What needs to be done — Copy the lines below as they are; omit the images they contain.

Supplied records —
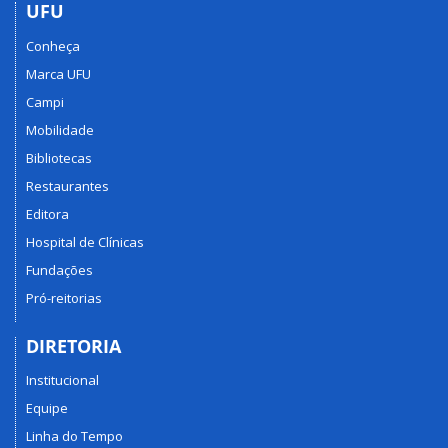
UFU
Conheça
Marca UFU
Campi
Mobilidade
Bibliotecas
Restaurantes
Editora
Hospital de Clínicas
Fundações
Pró-reitorias
DIRETORIA
Institucional
Equipe
Linha do Tempo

Answer area —
UFU
Conheça
Marca UFU
Campi
Mobilidade
Bibliotecas
Restaurantes
Editora
Hospital de Clínicas
Fundações
Pró-reitorias
DIRETORIA
Institucional
Equipe
Linha do Tempo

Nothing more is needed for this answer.